**Task to complete:** Copy the data word for word, from its first line through the line containing "Greater Harris County 911", with both ends included.

**Information given:**
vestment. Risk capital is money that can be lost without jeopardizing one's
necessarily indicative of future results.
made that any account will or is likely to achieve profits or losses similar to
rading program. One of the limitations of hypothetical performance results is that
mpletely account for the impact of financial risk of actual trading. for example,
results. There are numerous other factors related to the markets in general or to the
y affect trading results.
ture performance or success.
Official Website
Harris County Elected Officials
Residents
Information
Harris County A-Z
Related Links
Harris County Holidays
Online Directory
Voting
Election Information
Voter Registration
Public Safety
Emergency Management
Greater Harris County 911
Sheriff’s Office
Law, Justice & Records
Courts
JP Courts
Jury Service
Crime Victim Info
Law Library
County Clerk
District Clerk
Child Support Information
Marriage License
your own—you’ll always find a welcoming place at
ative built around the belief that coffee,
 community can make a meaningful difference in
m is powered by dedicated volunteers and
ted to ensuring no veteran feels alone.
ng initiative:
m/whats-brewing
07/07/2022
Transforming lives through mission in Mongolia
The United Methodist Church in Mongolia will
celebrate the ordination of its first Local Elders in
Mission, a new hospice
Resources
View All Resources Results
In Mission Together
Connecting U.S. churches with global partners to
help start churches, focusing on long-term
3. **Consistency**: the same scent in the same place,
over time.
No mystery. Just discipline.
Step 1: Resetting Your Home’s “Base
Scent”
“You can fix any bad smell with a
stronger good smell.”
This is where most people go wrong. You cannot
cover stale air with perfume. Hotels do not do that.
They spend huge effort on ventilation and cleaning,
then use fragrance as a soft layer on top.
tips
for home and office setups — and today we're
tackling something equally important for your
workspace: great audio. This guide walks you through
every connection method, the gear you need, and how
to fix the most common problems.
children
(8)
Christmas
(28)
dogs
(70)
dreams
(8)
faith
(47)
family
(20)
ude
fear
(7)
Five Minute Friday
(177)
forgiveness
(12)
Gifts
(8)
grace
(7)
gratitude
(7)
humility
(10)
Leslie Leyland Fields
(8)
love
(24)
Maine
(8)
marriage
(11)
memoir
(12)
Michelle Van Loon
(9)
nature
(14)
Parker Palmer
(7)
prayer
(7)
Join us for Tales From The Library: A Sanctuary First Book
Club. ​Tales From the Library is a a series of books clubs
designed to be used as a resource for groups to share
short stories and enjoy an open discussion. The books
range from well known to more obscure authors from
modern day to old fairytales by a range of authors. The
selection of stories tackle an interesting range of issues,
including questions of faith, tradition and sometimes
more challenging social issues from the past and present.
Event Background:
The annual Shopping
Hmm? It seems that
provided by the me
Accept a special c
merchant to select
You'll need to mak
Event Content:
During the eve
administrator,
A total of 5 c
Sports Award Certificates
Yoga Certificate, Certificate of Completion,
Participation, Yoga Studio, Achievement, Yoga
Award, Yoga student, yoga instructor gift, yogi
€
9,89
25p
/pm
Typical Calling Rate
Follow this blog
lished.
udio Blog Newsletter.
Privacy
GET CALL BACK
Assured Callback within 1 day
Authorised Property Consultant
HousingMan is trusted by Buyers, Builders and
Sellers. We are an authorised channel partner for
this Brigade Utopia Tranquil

**Written answer:**
vestment. Risk capital is money that can be lost without jeopardizing one's
necessarily indicative of future results.
made that any account will or is likely to achieve profits or losses similar to
rading program. One of the limitations of hypothetical performance results is that
mpletely account for the impact of financial risk of actual trading. for example,
results. There are numerous other factors related to the markets in general or to the
y affect trading results.
ture performance or success.
Official Website
Harris County Elected Officials
Residents
Information
Harris County A-Z
Related Links
Harris County Holidays
Online Directory
Voting
Election Information
Voter Registration
Public Safety
Emergency Management
Greater Harris County 911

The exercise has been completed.